Pumpkin Spicy Curry

Here is one more version of Pumpkin Spicy Curry. This recipe uses onion, tomato, fennel seeds and garlic for extra flavorful taste. This curry can be served with rice, chapatti or roti.(Indian Bread)

Pumpkin chopped - 2 cups
Onion (medium size) - 1 no
Tomato – 1 no
Garlic – 2 to 3 flakes
Sauf/Fennel Seeds – 1 tsp
Curry Leaves - 3 to 4 leaves

For Seasoning:
Mourie/ Mustard Seeds - 1 tsp
Jeera/Cumin Seeds - 1 tsp

For Masala Powders:
Red Chili Powder - 1 tsp
Turmeric Powder - 1/2 tsp
Coriander seeds Powder - 1 tsp
Salt to taste


Step 01) Clean the inner part of the pumpkin and cook it in microwave for 4 mins.  with outer skin. Once it is boiled it is very much easy to peel off the thick outer skin. Dice it and keep it aside


Step 02) Heat a pan add sauf/fennel seeds and garlic and fry for 2 mins. Then fry onion till transparent then add tomato, curry leaves

Step 03When tomato turns mushy add all masala powders and cook till raw masala smell disappears. Let it cool and then grind it.

--

▶ [SHORT PROBLEM]:
Repeat the pumpkin curry recipe word for word, everything from "Step 02) Heat" down to "then grind it.". The data plays no part in any of this.

▶ [PROVIDED MATERIAL]:
--

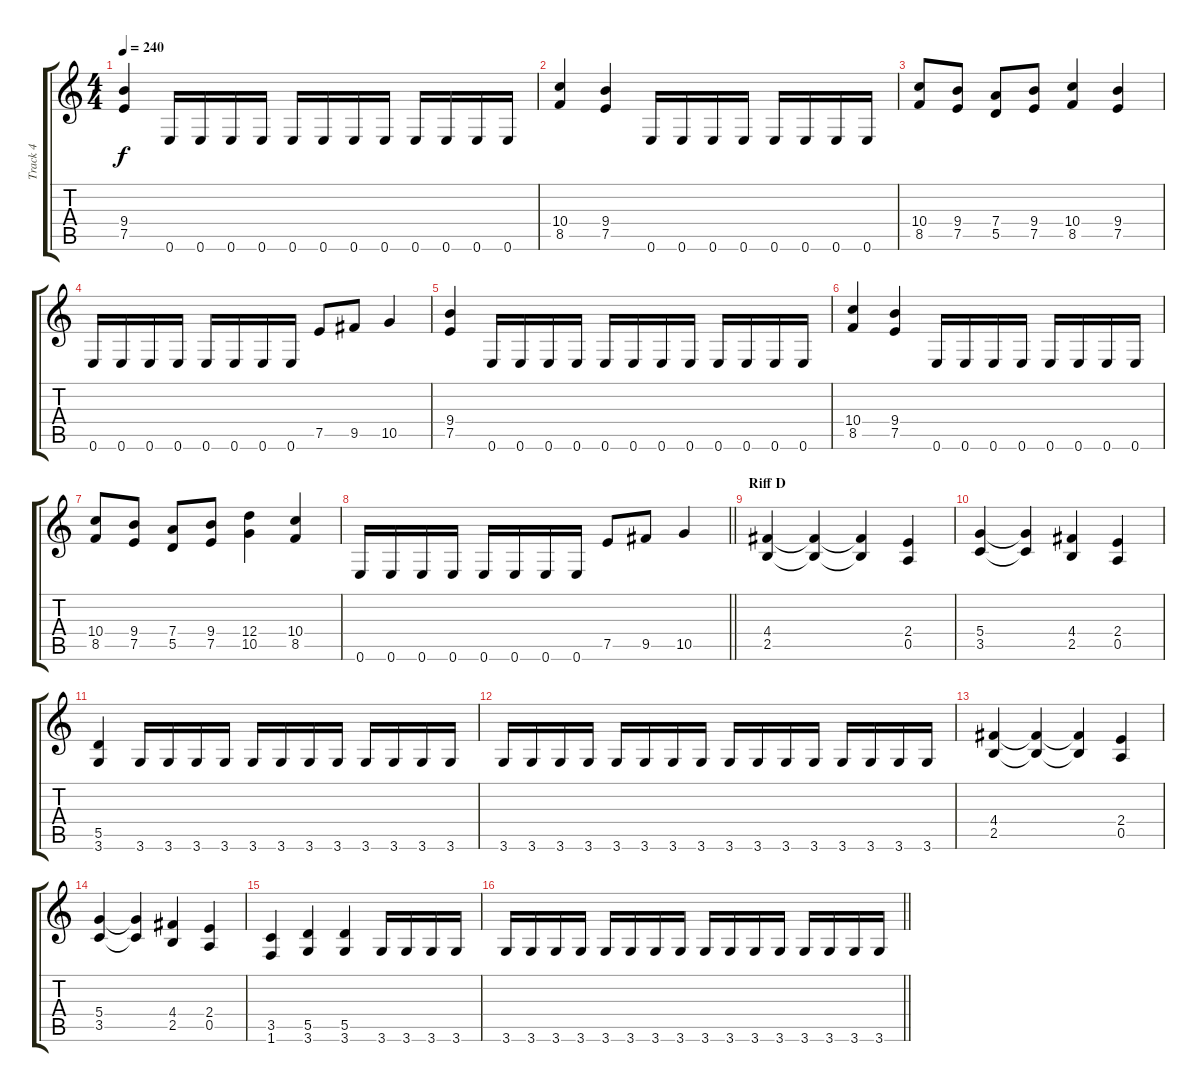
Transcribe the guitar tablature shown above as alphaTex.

--

▶ [ANSWER TO THIS PROBLEM]:
Step 02) Heat a pan add sauf/fennel seeds and garlic and fry for 2 mins. Then fry onion till transparent then add tomato, curry leaves

Step 03When tomato turns mushy add all masala powders and cook till raw masala smell disappears. Let it cool and then grind it.